Gela: uccide il fratello a coltellate e rischia il linciaggio

Fratricidio nel nisseno: Vincenzo Valenti, 39 anni, ha sgozzato il fratello Alessandro, di 30, in strada, al culmine dell’ennesima lite.

di remar

Omicidio a Gela (Caltanissetta) dove Vincenzo Valenti, 39 anni, è stato arrestato con l’accusa di aver ucciso in strada a coltellate il fratello Alessandro, di 30 anni.

Tra i due i rapporti erano tesi da tempo secondo le testimonianze raccolte dai carabinieri giunti sul posto in via Bonanno, nel quartiere Sant’Ippolito. Vecchi rancori mai sopiti, oggi l’ennesima lite e la tragedia.

In base a quanto accertato fin qui dagli investigatori il delitto si è consumato davanti all’abitazione della vittima, dove i fratelli si erano incontrati per un chiarimento presto degenerato nel litigio culminato nell’omicidio: Alessandro Valenti è stato prima ferito a un braccio e poi sgozzato con un coltello che il fratello aveva in tasca insieme a un cacciavite.

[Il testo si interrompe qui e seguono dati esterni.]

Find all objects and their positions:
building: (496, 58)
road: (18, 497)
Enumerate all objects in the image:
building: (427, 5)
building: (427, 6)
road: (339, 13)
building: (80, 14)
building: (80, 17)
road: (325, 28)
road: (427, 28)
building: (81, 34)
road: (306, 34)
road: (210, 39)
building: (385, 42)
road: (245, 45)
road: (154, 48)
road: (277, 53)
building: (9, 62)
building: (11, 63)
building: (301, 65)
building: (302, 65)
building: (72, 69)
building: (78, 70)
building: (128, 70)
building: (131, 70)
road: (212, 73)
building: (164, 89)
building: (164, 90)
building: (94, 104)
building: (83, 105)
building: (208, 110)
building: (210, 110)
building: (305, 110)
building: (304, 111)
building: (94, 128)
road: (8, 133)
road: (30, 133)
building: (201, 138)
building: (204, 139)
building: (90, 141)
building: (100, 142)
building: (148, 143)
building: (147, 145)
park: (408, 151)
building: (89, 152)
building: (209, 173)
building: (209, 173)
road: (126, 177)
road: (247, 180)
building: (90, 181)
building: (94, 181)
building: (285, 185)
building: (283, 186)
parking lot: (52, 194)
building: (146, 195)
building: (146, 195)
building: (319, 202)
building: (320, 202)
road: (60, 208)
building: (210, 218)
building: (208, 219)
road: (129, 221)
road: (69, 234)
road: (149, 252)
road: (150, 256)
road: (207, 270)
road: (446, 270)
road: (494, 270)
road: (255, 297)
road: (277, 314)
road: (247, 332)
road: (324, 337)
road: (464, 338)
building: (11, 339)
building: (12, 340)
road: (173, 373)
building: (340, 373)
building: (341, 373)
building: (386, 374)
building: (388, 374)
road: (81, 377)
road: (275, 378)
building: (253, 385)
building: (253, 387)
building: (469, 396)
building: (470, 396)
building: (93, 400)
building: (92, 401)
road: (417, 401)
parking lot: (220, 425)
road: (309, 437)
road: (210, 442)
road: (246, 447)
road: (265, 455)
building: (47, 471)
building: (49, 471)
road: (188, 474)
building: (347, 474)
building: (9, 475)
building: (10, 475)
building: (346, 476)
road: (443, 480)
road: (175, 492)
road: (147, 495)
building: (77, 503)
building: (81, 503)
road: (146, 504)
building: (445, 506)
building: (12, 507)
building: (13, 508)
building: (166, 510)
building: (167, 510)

Dopo l’assassinio il 39enne ha rischiato di essere linciato da alcuni vicini di casa, linciaggio evitato solo grazie al pronto intervento dei carabinieri, avvisati da una telefonata anonima.

Vincenzo Valenti, operaio metalmeccanico, ha già confessato l’omicidio e costituendosi si è detto pentito. In casa sua, in via Paci, a due passi da quella del fratello ucciso, i militari dell’Arma hanno poi sequestrato un coltello che era nascosto in una tinozza. Le indagini mirano ora ad accertare i motivi che hanno scatenato la furia omicida dell’uomo.